(urth) silverglass

aramini1 at cox.net aramini1 at cox.net
Fri Jan 14 21:55:41 PST 2005


Hrmm - my argument that the editors had no real insight into the character of the ambiguous protagonist has been turned against me.  

Let me rephrase it - the editors are working with two things: the Silk-Horn that they knew and his account, and the tale of events reconstructed from witnesses.  However, since they are on Blue and the witnesses are on the whorl, there is very little of that.  Instead, they have the words of Silk-Horn.  But this is not the Horn that left to find Silk, nor the Silk that lived on the whorl with Hyacinth - this is someone in between.  They can place the character as they understand him to be into the events that occurred on the whorl without understanding the precise instant when he became the character they know. (And the text they have puts them in the same boat as us as far as the narrator's identity goes). But they have to use the character they have come to know in their narrative.  It is ultimately indeterminable at which point he became that character from their perspective, because Silk isn't verbally talking about it too much - and when he is, he is usually denying it.  

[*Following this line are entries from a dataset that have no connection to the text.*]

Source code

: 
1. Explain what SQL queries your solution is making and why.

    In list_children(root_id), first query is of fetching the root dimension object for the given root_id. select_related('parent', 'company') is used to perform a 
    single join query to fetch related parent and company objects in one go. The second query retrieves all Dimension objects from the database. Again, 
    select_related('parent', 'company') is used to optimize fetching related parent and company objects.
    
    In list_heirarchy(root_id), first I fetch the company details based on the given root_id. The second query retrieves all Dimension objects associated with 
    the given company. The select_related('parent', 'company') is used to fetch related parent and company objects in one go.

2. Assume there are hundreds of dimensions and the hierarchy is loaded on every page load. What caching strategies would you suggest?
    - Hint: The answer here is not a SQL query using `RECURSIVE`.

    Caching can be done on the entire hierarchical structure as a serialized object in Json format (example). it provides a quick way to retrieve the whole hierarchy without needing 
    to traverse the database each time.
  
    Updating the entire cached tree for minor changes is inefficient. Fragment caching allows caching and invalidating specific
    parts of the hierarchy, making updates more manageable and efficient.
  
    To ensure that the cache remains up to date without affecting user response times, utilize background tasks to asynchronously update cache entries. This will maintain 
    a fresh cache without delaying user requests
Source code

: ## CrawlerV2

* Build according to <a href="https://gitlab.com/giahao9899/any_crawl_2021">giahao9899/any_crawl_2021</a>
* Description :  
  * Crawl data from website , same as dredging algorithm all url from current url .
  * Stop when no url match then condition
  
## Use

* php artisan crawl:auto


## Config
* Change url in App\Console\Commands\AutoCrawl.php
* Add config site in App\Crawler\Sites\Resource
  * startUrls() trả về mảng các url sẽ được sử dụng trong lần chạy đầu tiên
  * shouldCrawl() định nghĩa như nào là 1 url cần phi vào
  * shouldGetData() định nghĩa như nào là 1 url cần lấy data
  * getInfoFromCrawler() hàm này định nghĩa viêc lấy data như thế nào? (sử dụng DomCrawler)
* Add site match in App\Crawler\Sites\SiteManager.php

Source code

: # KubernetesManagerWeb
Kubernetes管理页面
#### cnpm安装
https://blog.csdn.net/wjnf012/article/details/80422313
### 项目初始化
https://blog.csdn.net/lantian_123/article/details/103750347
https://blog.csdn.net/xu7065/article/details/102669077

The Short Sun books really do create an interpretive problem - everyone has a "feeling", but the very construction makes it hard to prove anything one way or the other.  Just as there are clues that "He is Silk", there seem to be clues, including the denials coming from his own mouth, that "he is not Silk".  I can quote a hundred times when the narrator denies being Silk - but we all know it isn't true.  Bizarre, isn't it?  Why does it work that way?  At the end of the book, I feel 100% confident saying - "there is Silk", as do most of us.